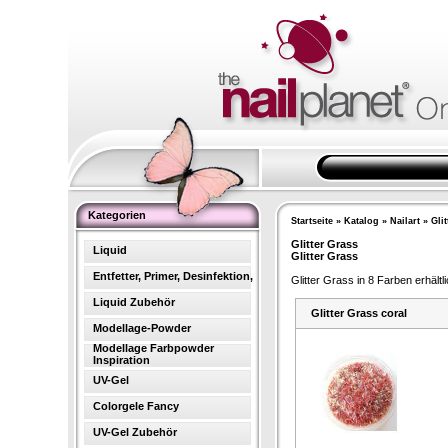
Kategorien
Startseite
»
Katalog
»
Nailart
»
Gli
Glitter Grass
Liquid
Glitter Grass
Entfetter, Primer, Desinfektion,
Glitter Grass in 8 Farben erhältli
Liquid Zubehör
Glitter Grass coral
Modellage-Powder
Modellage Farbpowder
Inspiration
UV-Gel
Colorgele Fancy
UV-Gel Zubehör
---
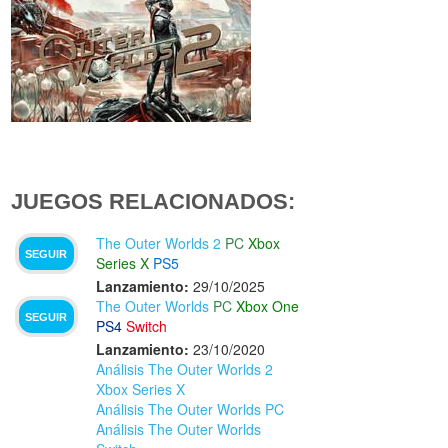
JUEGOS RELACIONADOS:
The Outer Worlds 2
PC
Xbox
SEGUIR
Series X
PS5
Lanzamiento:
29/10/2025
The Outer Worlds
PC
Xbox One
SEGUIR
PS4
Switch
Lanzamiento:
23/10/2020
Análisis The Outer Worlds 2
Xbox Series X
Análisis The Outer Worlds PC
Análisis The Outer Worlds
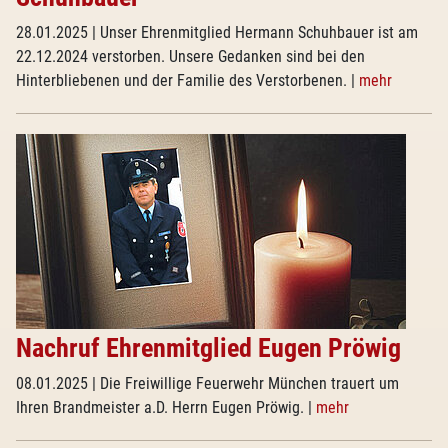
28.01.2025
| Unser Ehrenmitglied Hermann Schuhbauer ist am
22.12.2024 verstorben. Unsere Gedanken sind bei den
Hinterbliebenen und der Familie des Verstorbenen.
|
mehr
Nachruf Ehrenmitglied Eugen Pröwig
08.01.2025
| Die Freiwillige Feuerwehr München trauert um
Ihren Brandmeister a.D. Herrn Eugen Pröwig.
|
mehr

Action item -
Filter the data for the string "Eugen" and copy every line that has it.

Solved exercise -
Nachruf Ehrenmitglied Eugen Pröwig
Ihren Brandmeister a.D. Herrn Eugen Pröwig.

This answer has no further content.